FDP Kerpen begrüßt Ende der Praxisgebühr

26. November 2012, News

FDP-Bundestagswahlkampf beginnt vor Arztpraxen

Die Kerpener FDP begrüßt die längst überfällige Abschaffung der Praxisgebühr. Die von der CDU/FDP Regierungskoalition im Bund beschlossene Abschaffung zum 1. Januar 2013 macht nach Meinung der Liberalen in Kerpen den Weg frei für eine Entlastung von Patienten und insgesamt weniger Bürokratie für die Mitarbeiter in Arztpraxen.

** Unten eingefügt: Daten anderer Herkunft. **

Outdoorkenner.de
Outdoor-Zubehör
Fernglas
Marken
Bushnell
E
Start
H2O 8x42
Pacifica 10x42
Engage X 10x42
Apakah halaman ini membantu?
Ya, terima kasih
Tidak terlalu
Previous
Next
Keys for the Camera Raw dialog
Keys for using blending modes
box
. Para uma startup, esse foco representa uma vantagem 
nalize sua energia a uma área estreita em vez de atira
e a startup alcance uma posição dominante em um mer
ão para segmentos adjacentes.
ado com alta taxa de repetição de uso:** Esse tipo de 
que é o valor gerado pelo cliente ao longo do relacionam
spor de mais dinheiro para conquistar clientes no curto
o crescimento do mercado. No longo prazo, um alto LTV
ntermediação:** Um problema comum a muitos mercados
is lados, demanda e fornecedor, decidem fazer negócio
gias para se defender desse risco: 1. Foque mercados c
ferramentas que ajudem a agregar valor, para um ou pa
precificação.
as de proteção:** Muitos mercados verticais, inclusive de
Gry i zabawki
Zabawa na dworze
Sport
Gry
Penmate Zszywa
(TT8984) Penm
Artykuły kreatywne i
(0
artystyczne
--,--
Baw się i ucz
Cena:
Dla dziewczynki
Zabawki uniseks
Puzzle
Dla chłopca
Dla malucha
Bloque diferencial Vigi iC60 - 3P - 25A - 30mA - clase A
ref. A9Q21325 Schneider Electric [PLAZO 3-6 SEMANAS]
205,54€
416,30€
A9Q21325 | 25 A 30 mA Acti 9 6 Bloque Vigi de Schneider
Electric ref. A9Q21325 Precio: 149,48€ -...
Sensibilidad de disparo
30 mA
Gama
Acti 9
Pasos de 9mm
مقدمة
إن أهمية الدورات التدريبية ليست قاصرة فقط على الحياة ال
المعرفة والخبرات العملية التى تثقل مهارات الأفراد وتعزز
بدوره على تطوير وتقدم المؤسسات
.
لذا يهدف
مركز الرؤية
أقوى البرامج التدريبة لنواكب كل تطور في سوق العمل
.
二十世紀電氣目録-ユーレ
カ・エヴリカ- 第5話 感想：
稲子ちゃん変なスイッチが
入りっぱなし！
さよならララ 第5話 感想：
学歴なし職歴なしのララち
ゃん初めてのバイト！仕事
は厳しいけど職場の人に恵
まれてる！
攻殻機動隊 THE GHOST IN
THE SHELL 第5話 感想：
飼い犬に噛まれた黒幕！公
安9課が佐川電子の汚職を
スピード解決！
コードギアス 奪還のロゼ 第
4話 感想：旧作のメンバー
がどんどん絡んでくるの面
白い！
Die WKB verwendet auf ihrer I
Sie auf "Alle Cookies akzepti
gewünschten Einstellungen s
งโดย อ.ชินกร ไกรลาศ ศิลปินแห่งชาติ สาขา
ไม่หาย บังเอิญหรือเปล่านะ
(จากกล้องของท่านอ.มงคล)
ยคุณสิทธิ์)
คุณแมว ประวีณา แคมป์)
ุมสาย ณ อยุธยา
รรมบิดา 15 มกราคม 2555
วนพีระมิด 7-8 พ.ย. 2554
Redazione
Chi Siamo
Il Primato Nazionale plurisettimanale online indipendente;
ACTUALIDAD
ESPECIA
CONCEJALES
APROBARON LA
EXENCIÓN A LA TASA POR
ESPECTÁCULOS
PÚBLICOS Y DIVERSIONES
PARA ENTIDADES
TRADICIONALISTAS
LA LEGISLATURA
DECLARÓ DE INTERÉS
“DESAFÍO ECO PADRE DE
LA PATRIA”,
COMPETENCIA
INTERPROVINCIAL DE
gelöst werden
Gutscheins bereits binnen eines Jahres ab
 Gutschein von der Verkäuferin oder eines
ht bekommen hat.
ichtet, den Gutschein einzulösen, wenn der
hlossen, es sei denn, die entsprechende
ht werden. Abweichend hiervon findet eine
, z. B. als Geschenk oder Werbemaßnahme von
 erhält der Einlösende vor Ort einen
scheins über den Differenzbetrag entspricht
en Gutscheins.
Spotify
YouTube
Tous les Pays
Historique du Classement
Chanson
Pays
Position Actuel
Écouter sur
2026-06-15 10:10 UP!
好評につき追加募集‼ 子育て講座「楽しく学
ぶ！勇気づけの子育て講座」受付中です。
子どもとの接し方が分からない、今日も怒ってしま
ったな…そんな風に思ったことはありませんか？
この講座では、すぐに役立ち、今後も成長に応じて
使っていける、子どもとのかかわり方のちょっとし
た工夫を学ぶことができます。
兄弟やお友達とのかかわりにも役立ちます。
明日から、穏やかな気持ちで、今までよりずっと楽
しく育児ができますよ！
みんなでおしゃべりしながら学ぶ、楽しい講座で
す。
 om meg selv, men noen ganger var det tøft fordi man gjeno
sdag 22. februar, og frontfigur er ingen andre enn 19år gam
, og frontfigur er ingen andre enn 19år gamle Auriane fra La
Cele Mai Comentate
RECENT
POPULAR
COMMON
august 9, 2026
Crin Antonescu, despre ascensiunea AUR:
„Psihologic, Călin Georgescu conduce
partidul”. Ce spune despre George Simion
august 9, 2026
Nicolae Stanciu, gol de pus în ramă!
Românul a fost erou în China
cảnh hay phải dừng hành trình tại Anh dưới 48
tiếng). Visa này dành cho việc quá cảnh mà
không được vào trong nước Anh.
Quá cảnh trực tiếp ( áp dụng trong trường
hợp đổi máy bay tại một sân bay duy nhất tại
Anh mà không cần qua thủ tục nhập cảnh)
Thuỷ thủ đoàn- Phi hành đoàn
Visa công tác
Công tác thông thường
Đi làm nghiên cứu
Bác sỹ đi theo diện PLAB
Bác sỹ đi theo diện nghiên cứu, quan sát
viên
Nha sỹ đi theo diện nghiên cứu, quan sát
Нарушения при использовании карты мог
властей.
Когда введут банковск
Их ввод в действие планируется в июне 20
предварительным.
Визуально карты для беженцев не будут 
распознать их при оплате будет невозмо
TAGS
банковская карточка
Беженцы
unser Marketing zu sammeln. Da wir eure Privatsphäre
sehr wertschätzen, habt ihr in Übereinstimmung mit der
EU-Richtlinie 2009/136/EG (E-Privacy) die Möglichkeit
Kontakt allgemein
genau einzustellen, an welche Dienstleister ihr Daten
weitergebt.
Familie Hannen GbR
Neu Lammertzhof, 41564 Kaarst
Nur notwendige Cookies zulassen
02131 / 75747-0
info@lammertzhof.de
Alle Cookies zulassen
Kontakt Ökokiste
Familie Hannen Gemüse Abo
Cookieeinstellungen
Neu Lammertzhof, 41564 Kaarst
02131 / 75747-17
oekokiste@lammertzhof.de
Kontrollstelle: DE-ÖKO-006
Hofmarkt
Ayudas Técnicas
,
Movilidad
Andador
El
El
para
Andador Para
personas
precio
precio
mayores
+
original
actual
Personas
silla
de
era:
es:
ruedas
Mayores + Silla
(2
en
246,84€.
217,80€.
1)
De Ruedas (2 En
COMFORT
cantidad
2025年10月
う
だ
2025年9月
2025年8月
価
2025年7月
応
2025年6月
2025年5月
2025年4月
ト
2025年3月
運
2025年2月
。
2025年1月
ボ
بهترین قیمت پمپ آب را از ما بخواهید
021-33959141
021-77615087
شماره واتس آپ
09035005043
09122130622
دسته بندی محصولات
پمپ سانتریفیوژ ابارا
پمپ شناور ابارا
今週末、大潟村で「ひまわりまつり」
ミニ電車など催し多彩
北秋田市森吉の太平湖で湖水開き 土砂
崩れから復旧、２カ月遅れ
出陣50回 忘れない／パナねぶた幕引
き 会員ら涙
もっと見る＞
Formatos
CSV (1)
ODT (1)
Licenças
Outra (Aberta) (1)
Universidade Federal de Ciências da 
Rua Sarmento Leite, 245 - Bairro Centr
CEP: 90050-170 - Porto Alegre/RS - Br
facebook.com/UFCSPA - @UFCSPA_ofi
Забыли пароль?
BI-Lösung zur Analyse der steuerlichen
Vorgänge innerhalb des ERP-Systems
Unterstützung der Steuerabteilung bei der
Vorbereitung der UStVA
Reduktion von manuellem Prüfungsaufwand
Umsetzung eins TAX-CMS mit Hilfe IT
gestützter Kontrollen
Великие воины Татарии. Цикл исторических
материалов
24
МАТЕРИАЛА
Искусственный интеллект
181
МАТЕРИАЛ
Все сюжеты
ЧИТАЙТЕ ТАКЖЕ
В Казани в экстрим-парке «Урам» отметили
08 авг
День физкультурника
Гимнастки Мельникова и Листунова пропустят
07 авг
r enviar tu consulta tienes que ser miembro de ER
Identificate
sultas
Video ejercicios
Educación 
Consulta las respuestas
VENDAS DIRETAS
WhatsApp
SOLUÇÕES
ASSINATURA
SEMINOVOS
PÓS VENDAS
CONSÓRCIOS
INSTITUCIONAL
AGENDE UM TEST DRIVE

}„Durch die Abschaffung werden die Bürgerinnen und Bürger in Deutschland um rund 2 Milliarden Euro entlastet. Davon profitieren in erster Linie sozial schwache Menschen und insbesondere auch viele Senioren. Für sie waren die 10 Euro Praxisgebühr eine besondere Belastung.” so Christian Pohlmann, Vorsitzender des Stadtverbandes der Kerpener FDP. „Die FDP hatte sich auch in Kerpen für die Abschaffung stark gemacht und der Einsatz auf allen Ebenen hat sich nun gelohnt.”

Pohlmann betont weiterhin, dass die hohen Überschüsse der gesetzlichen
Krankenversicherung auf über 20 Milliarden Euro gezeigt haben, dass die Praxisgebühr in Zukunft nicht mehr zur finanziellen Sicherung der Krankenkassen notwendig ist. Auch habe sie ihr ursprüngliches Ziel, die Eigenverantwortung der Patienten zu stärken nicht erreicht. Statistisch
gesehen gehen gesetzlich Versicherte durchschnittlich 18 Mal im Jahr zu einem niedergelassenen Arzt, was im internationalen Vergleich sehr viel sei. Die Praxisgebühr hatte hier nicht zu einem Rückgang der Arztbesuche geführt.

Das Ende der Praxisgebühr ist ein Schritt in Richtung Solidarität und deshalb ein guter Beginn für den Start des Bundestagswahlkampfs!
Daher wird die FDP Kerpen im Januar des nächsten Jahres mit Arztpraxen die Bürgerinnen und Bürger über die geänderte Rechtslage informieren. Die Informationsoffensive wird jeweils an den ersten drei Montagen im Januar stattfinden.